As I chewed, I practiced turning my head to the right, to look out the kitchen window, onto the magnolia tree that dominates the front yard. Then left, in the direction of the stove and sink. Right and left, back and forth. Dr. Gellert had removed the bulkiest bandages yesterday. All that remained was a thin gauze pad, held in place with flesh-­colored first-aid tape. The tape pulled at the hairs on the back of my neck. Otherwise I felt no discomfort.

I checked my e-mail. A message from Georgetown University police alerted students and faculty to a reported theft on the ground floor of Lauinger, the undergraduate library. We were reminded not to leave laptops or other personal items unattended on campus. I wondered whether Al had been on duty. Lauinger sat on the main quad, not a hundred yards from his stone police hut. It occurred to me that I needed to return his jackets.

There was also a brief message from Beasley. The bullet had arrived
safely back in Atlanta over the weekend. Lab technicians were working on it. He would keep me posted.
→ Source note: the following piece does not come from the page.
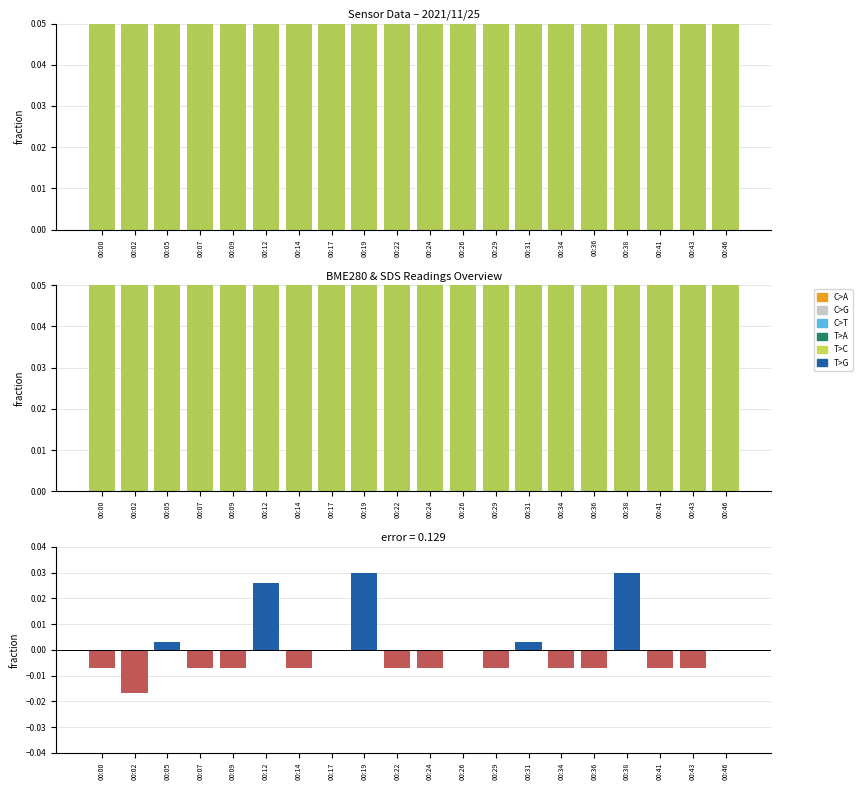

List the labels in order of SDS_P1 deviation value, largest first.

00:19, 00:38, 00:12, 00:05, 00:31, 00:17, 00:26, 00:46, 00:00, 00:07, 00:09, 00:14, 00:22, 00:24, 00:29, 00:34, 00:36, 00:41, 00:43, 00:02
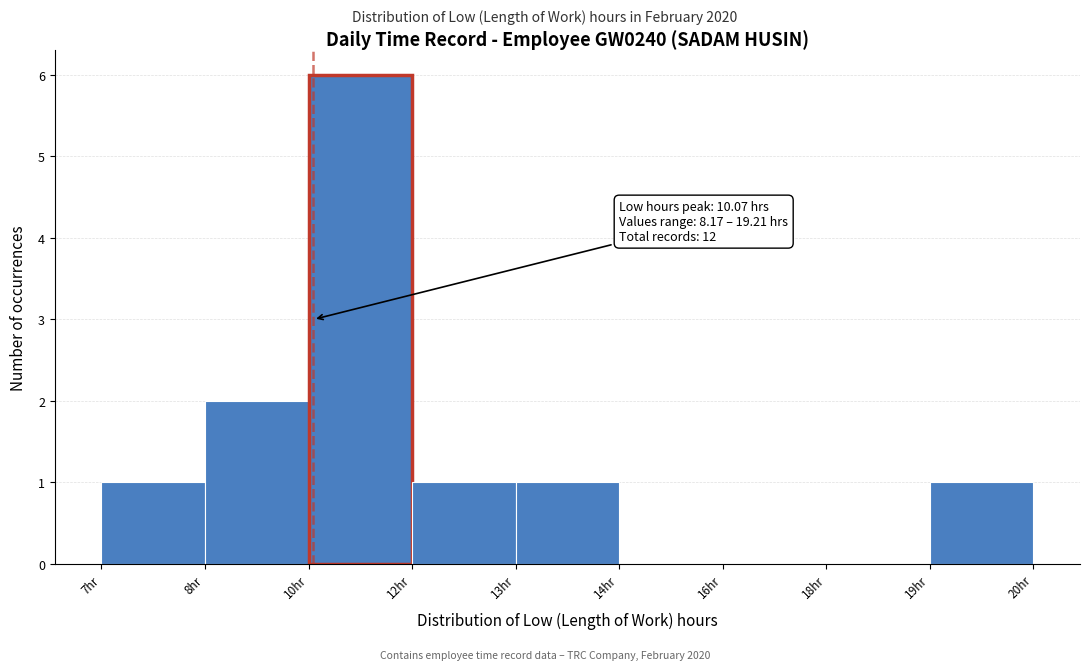

Reading left to right, list all the values displayed in this chart.

7hr=1	8hr=2	10hr=6	12hr=1	13hr=1	14hr=0	16hr=0	18hr=0	19hr=1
As I cleared my dishes, I caught sight of my reflection in the glass door of the microwave oven. I looked nothing like myself. My face was thin, my skin was pale, and my hair had seen better days. When had I last washed it? Friday? I was not supposed to get the stitches wet, not yet, but I was allowed to wash from the chest down. It would be better than nothing.

In the bathroom, I dropped my clothes on the floor and peeled back the gauze pad. Gingerly I raised my hand to touch the back of my neck. The stitches were raised, lumpy knots beneath my fingertips. They would dissolve on their own as the incision healed. The skin on my neck, meanwhile, was numb. I could not feel my fingers pressing down. Dr. Gellert had told me the area might stay numb for weeks, or it might stay numb forever.

I wondered about the arteries in my neck. The muscles. Whether they were shifting by fractions of an inch, filling in the space where the bullet had been. After a minute I sat down on the edge of the bathtub, loosened the straps holding on my wrist brace, and took it off. My right forearm was visibly thinner than my left. The muscles—never impressive to begin with—had shrunk over months of disuse. I picked up the brace, refastened the straps, folded it in half lengthways, and tucked it in the cabinet beneath the sink. I had the feeling I would not be needing it again.